### Exercise prompt
The lines that make up this material should each be returned exactly.

### Records for this task
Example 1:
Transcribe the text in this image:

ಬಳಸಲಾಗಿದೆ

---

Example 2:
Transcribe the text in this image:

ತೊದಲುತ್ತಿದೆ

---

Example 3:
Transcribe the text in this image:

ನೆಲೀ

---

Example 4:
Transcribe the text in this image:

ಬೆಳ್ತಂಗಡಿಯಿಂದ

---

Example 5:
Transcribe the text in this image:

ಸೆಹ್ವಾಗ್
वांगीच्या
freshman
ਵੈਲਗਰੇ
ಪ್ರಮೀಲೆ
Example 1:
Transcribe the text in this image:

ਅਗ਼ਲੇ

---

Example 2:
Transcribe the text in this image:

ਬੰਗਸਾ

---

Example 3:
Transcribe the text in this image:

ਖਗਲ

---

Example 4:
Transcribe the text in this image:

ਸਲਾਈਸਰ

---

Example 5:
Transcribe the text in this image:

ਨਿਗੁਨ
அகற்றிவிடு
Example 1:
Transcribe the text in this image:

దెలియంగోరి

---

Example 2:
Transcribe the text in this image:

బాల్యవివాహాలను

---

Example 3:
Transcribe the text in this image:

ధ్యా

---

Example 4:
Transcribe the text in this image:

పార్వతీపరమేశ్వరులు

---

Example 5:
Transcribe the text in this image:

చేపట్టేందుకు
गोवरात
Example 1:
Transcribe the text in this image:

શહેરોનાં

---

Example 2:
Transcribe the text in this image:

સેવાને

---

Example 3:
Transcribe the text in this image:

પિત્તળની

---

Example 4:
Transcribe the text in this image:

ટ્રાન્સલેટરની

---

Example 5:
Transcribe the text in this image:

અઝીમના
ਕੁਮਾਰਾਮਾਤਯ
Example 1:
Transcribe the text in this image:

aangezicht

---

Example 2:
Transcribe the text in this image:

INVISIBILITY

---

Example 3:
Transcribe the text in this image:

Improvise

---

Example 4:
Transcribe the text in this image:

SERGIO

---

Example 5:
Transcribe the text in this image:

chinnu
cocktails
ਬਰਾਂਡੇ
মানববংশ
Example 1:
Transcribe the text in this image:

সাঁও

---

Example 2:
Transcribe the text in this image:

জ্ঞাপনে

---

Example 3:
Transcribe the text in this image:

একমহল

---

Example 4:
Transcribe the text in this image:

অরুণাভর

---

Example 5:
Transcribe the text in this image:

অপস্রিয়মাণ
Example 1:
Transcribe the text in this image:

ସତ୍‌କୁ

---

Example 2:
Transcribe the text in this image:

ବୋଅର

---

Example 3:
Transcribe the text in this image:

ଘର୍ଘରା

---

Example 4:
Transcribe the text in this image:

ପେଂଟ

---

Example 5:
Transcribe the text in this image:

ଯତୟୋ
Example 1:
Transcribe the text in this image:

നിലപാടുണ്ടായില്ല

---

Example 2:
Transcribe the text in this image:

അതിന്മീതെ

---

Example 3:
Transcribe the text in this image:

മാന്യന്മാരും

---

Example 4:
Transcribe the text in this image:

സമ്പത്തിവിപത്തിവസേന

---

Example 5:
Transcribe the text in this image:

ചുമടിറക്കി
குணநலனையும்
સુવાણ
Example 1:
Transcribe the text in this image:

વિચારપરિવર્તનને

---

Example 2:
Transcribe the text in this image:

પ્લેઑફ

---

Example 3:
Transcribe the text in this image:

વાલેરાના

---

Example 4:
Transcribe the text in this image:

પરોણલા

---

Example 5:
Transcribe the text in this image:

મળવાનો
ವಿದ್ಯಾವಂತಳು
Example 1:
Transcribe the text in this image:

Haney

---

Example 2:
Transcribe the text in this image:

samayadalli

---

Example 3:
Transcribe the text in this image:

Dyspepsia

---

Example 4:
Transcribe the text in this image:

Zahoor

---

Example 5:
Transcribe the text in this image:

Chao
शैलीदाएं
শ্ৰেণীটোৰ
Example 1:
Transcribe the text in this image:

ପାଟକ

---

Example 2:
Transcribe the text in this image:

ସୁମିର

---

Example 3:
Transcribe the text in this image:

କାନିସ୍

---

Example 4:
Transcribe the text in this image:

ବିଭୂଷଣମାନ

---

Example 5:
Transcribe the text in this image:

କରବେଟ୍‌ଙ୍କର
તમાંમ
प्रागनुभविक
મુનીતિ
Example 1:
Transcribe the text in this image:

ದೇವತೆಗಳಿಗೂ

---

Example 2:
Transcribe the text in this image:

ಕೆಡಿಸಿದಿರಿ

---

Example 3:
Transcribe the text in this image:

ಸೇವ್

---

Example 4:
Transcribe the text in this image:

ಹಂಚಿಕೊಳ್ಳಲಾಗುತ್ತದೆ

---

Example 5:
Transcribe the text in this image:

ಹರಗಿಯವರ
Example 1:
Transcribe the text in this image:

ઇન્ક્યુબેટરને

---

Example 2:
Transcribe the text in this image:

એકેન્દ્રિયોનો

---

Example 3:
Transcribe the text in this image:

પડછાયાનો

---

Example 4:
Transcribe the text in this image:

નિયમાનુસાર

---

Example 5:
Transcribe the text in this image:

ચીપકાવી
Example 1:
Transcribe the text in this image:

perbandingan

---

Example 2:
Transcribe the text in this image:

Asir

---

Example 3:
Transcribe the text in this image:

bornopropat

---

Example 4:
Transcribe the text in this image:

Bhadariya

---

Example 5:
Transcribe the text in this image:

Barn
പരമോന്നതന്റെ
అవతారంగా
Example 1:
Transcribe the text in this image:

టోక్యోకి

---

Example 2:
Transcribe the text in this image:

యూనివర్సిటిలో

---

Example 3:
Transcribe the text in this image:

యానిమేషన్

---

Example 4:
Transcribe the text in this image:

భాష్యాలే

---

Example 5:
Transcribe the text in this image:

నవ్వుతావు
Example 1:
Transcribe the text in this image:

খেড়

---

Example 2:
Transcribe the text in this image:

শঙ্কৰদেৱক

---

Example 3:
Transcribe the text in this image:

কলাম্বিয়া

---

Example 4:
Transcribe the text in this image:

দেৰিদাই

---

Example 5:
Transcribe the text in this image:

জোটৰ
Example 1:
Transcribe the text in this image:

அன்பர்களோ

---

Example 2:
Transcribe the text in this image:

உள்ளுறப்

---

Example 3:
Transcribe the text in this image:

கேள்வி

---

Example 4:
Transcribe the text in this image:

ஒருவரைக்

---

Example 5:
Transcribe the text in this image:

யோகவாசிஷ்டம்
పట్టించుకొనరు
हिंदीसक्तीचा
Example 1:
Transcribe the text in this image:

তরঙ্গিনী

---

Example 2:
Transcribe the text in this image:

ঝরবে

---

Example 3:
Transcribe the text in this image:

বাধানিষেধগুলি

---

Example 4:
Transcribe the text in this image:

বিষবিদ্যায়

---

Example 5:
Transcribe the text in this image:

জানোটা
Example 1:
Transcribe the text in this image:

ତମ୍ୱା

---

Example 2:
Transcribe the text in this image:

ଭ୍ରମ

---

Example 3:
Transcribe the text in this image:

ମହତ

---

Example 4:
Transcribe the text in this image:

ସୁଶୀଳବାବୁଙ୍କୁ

### Response to the task
Example 1:
Transcribe the text in this image:

ಬಳಸಲಾಗಿದೆ

---

Example 2:
Transcribe the text in this image:

ತೊದಲುತ್ತಿದೆ

---

Example 3:
Transcribe the text in this image:

ನೆಲೀ

---

Example 4:
Transcribe the text in this image:

ಬೆಳ್ತಂಗಡಿಯಿಂದ

---

Example 5:
Transcribe the text in this image:

ಸೆಹ್ವಾಗ್
वांगीच्या
freshman
ਵੈਲਗਰੇ
ಪ್ರಮೀಲೆ
Example 1:
Transcribe the text in this image:

ਅਗ਼ਲੇ

---

Example 2:
Transcribe the text in this image:

ਬੰਗਸਾ

---

Example 3:
Transcribe the text in this image:

ਖਗਲ

---

Example 4:
Transcribe the text in this image:

ਸਲਾਈਸਰ

---

Example 5:
Transcribe the text in this image:

ਨਿਗੁਨ
அகற்றிவிடு
Example 1:
Transcribe the text in this image:

దెలియంగోరి

---

Example 2:
Transcribe the text in this image:

బాల్యవివాహాలను

---

Example 3:
Transcribe the text in this image:

ధ్యా

---

Example 4:
Transcribe the text in this image:

పార్వతీపరమేశ్వరులు

---

Example 5:
Transcribe the text in this image:

చేపట్టేందుకు
गोवरात
Example 1:
Transcribe the text in this image:

શહેરોનાં

---

Example 2:
Transcribe the text in this image:

સેવાને

---

Example 3:
Transcribe the text in this image:

પિત્તળની

---

Example 4:
Transcribe the text in this image:

ટ્રાન્સલેટરની

---

Example 5:
Transcribe the text in this image:

અઝીમના
ਕੁਮਾਰਾਮਾਤਯ
Example 1:
Transcribe the text in this image:

aangezicht

---

Example 2:
Transcribe the text in this image:

INVISIBILITY

---

Example 3:
Transcribe the text in this image:

Improvise

---

Example 4:
Transcribe the text in this image:

SERGIO

---

Example 5:
Transcribe the text in this image:

chinnu
cocktails
ਬਰਾਂਡੇ
মানববংশ
Example 1:
Transcribe the text in this image:

সাঁও

---

Example 2:
Transcribe the text in this image:

জ্ঞাপনে

---

Example 3:
Transcribe the text in this image:

একমহল

---

Example 4:
Transcribe the text in this image:

অরুণাভর

---

Example 5:
Transcribe the text in this image:

অপস্রিয়মাণ
Example 1:
Transcribe the text in this image:

ସତ୍‌କୁ

---

Example 2:
Transcribe the text in this image:

ବୋଅର

---

Example 3:
Transcribe the text in this image:

ଘର୍ଘରା

---

Example 4:
Transcribe the text in this image:

ପେଂଟ

---

Example 5:
Transcribe the text in this image:

ଯତୟୋ
Example 1:
Transcribe the text in this image:

നിലപാടുണ്ടായില്ല

---

Example 2:
Transcribe the text in this image:

അതിന്മീതെ

---

Example 3:
Transcribe the text in this image:

മാന്യന്മാരും

---

Example 4:
Transcribe the text in this image:

സമ്പത്തിവിപത്തിവസേന

---

Example 5:
Transcribe the text in this image:

ചുമടിറക്കി
குணநலனையும்
સુવાણ
Example 1:
Transcribe the text in this image:

વિચારપરિવર્તનને

---

Example 2:
Transcribe the text in this image:

પ્લેઑફ

---

Example 3:
Transcribe the text in this image:

વાલેરાના

---

Example 4:
Transcribe the text in this image:

પરોણલા

---

Example 5:
Transcribe the text in this image:

મળવાનો
ವಿದ್ಯಾವಂತಳು
Example 1:
Transcribe the text in this image:

Haney

---

Example 2:
Transcribe the text in this image:

samayadalli

---

Example 3:
Transcribe the text in this image:

Dyspepsia

---

Example 4:
Transcribe the text in this image:

Zahoor

---

Example 5:
Transcribe the text in this image:

Chao
शैलीदाएं
শ্ৰেণীটোৰ
Example 1:
Transcribe the text in this image:

ପାଟକ

---

Example 2:
Transcribe the text in this image:

ସୁମିର

---

Example 3:
Transcribe the text in this image:

କାନିସ୍

---

Example 4:
Transcribe the text in this image:

ବିଭୂଷଣମାନ

---

Example 5:
Transcribe the text in this image:

କରବେଟ୍‌ଙ୍କର
તમાંમ
प्रागनुभविक
મુનીતિ
Example 1:
Transcribe the text in this image:

ದೇವತೆಗಳಿಗೂ

---

Example 2:
Transcribe the text in this image:

ಕೆಡಿಸಿದಿರಿ

---

Example 3:
Transcribe the text in this image:

ಸೇವ್

---

Example 4:
Transcribe the text in this image:

ಹಂಚಿಕೊಳ್ಳಲಾಗುತ್ತದೆ

---

Example 5:
Transcribe the text in this image:

ಹರಗಿಯವರ
Example 1:
Transcribe the text in this image:

ઇન્ક્યુબેટરને

---

Example 2:
Transcribe the text in this image:

એકેન્દ્રિયોનો

---

Example 3:
Transcribe the text in this image:

પડછાયાનો

---

Example 4:
Transcribe the text in this image:

નિયમાનુસાર

---

Example 5:
Transcribe the text in this image:

ચીપકાવી
Example 1:
Transcribe the text in this image:

perbandingan

---

Example 2:
Transcribe the text in this image:

Asir

---

Example 3:
Transcribe the text in this image:

bornopropat

---

Example 4:
Transcribe the text in this image:

Bhadariya

---

Example 5:
Transcribe the text in this image:

Barn
പരമോന്നതന്റെ
అవతారంగా
Example 1:
Transcribe the text in this image:

టోక్యోకి

---

Example 2:
Transcribe the text in this image:

యూనివర్సిటిలో

---

Example 3:
Transcribe the text in this image:

యానిమేషన్

---

Example 4:
Transcribe the text in this image:

భాష్యాలే

---

Example 5:
Transcribe the text in this image:

నవ్వుతావు
Example 1:
Transcribe the text in this image:

খেড়

---

Example 2:
Transcribe the text in this image:

শঙ্কৰদেৱক

---

Example 3:
Transcribe the text in this image:

কলাম্বিয়া

---

Example 4:
Transcribe the text in this image:

দেৰিদাই

---

Example 5:
Transcribe the text in this image:

জোটৰ
Example 1:
Transcribe the text in this image:

அன்பர்களோ

---

Example 2:
Transcribe the text in this image:

உள்ளுறப்

---

Example 3:
Transcribe the text in this image:

கேள்வி

---

Example 4:
Transcribe the text in this image:

ஒருவரைக்

---

Example 5:
Transcribe the text in this image:

யோகவாசிஷ்டம்
పట్టించుకొనరు
हिंदीसक्तीचा
Example 1:
Transcribe the text in this image:

তরঙ্গিনী

---

Example 2:
Transcribe the text in this image:

ঝরবে

---

Example 3:
Transcribe the text in this image:

বাধানিষেধগুলি

---

Example 4:
Transcribe the text in this image:

বিষবিদ্যায়

---

Example 5:
Transcribe the text in this image:

জানোটা
Example 1:
Transcribe the text in this image:

ତମ୍ୱା

---

Example 2:
Transcribe the text in this image:

ଭ୍ରମ

---

Example 3:
Transcribe the text in this image:

ମହତ

---

Example 4:
Transcribe the text in this image:

ସୁଶୀଳବାବୁଙ୍କୁ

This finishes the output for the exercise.